Why Ongoing Beats One-Off
A one-time audit tells you where you were exposed on one day. But your environment changes constantly — new employees, new tools, new vulnerabilities. Without ongoing oversight, today's fixes become tomorrow's blind spots.
As your Security Partner, we own making sure the risks we identified don't turn into incidents over the next 6-12 months.
You're not hiring another IT person or another SOC. You're hiring someone to run the security risk program — track exposure, prioritize remediation, coordinate with your team, and report to leadership. That's what $2K–$8.5K/month buys.
Tiers
Artifacts: Monthly vulnerability summary, quarterly executive risk memo (2 pages)
Monitoring: External attack surface scan (weekly automated), cloud config check (monthly)
Response: Security questions answered within 2 business days
Scope: Up to 1 cloud tenant, 1 external domain, 75 endpoints
Artifacts: Monthly KPI dashboard, vulnerability backlog tracker, quarterly executive memo + board slide
Monitoring: Weekly external scan, biweekly internal vuln scan, continuous cloud posture checks
Compliance: Evidence collection support for one active framework (NIST, HIPAA, SOC 2, etc.)
MSP Coordination: Direct collaboration with your MSP/IT team on remediation priorities
Response: Incident advisory within 4 hours during business hours
Scope: Up to 3 cloud tenants, 3 domains, 250 endpoints
Artifacts: Security roadmap, risk register, monthly KPI dashboard, quarterly board package, vendor security review
Monitoring: Continuous vulnerability management, external + internal + cloud posture
Compliance: Multi-framework evidence support, policy review, audit preparation coordination
vCISO Outputs: Tabletop IR exercises (2x/year), security policy lifecycle, vendor risk reviews
Response: Incident advisory within 2 hours, priority escalation path
Scope: Up to 5 cloud tenants, 5 domains, 500 endpoints, multi-location
What You Get Every Month
- Vulnerability Triage — We scan, prioritize by real exploitability, and track remediation to closure. Your IT team or MSP executes changes; we validate they're done.
- Attack Surface Monitoring — We watch your external exposure and alert you when something changes — new services, expired certs, exposed ports.
- Compliance Evidence Support — We help you collect and organize evidence for your active framework. We prepare you for audits; the auditor makes the final determination.
- Executive Reporting — Leadership gets clear, plain-English updates with risk trends and remediation progress — not 50-page scanner dumps.
- Incident Advisory — When something happens, we're your first call. We advise on containment and coordinate with your team on response.
How We Work With Your Team
- We advise and validate. Your MSP or IT team executes changes. Clear ownership, no turf wars.

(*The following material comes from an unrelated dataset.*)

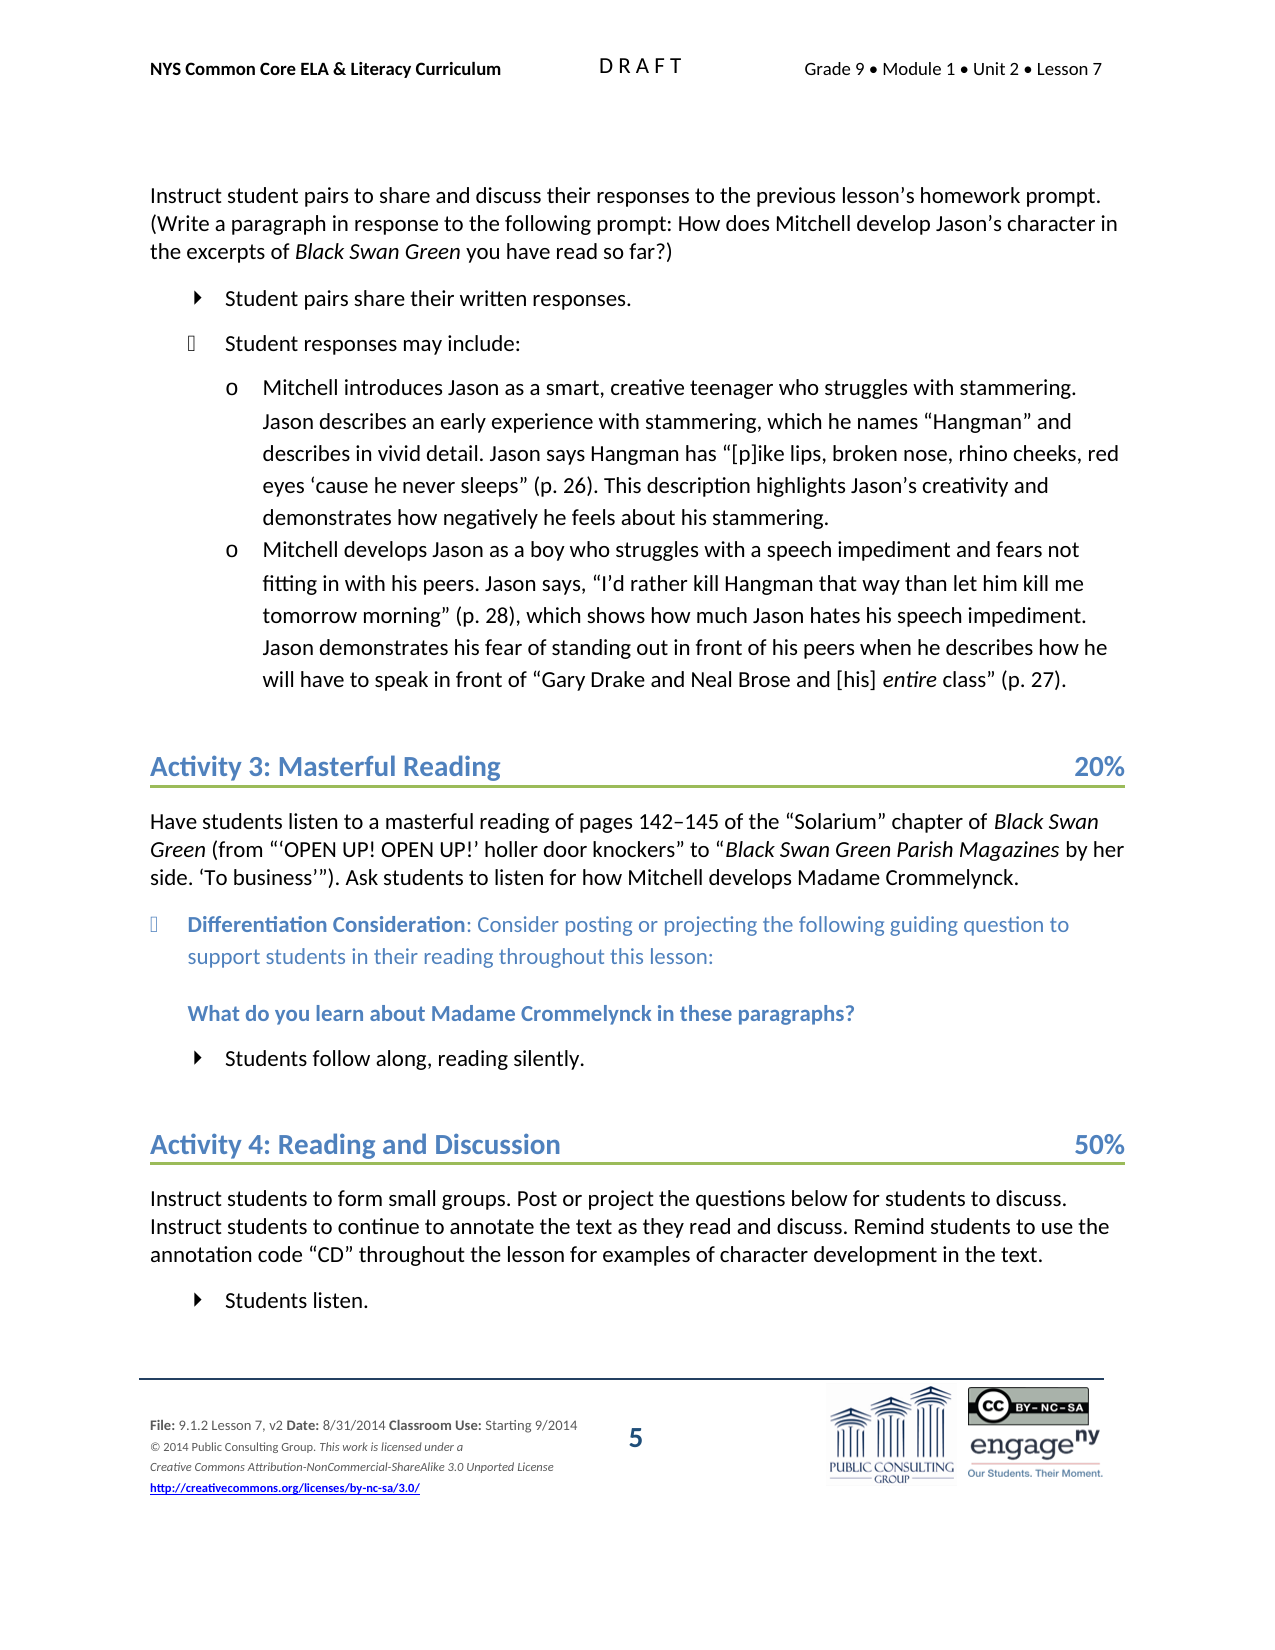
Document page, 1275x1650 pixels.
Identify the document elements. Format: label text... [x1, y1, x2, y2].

- We don't replace your MSP or manage your infrastructure. We focus on security risk — finding exposure, prioritizing fixes, and verifying they happened.
- We don't run a SOC. If you need 24/7 monitoring, we'll help you evaluate and select the right MDR provider.
- Time from your team: Expect 2–4 hours/month for triage calls + remediation execution, depending on tier.
Your First 30 Days
- Week 1 — Kickoff + Discovery — 60-minute kickoff call. We collect asset inventories, network diagrams, cloud tenant access (read-only), and current tool list. You sign the mutual NDA and rules of engagement.
- Week 2 — Baseline Assessment — Initial vulnerability scan (external + internal + cloud). We establish your baseline risk posture and identify critical/high items for immediate triage.
- Week 3 — First Triage + Roadmap — First triage call with your IT team or MSP. We deliver the prioritized vulnerability backlog and 90-day remediation roadmap with owners assigned (Client IT / MSP / RMA advisory).
- Week 4 — First Executive Report — Leadership receives their first executive risk summary: current posture, critical findings, remediation progress, and next-month priorities. Ongoing cadence begins.
Minimum Commitment
6 months. This isn't negotiable. Security is a process, not a project. Six months gives us time to actually reduce your risk — and it filters out companies who aren't serious.
How Most Clients Start
Most clients start with a Security Risk Review ($4,500–$7,500). After we identify the risks, the question becomes: who owns making sure they get fixed and stay fixed?
That's when most clients keep us on as their Security Partner.